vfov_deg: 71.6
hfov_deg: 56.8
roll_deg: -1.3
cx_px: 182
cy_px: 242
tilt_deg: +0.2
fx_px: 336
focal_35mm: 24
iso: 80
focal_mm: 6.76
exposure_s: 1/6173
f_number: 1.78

---

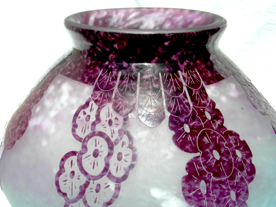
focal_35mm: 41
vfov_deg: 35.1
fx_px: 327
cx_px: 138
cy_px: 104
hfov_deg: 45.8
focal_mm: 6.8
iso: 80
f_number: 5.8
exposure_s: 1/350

◆ **PROBLEM REQUIREMENTS**: The answer is the lines above between the line holding "vfov_deg: 71.6" and the line holding "f_number: 1.78", inclusive, each written out exactly, and no others.

◆ **ANSWER SPACE**:
vfov_deg: 71.6
hfov_deg: 56.8
roll_deg: -1.3
cx_px: 182
cy_px: 242
tilt_deg: +0.2
fx_px: 336
focal_35mm: 24
iso: 80
focal_mm: 6.76
exposure_s: 1/6173
f_number: 1.78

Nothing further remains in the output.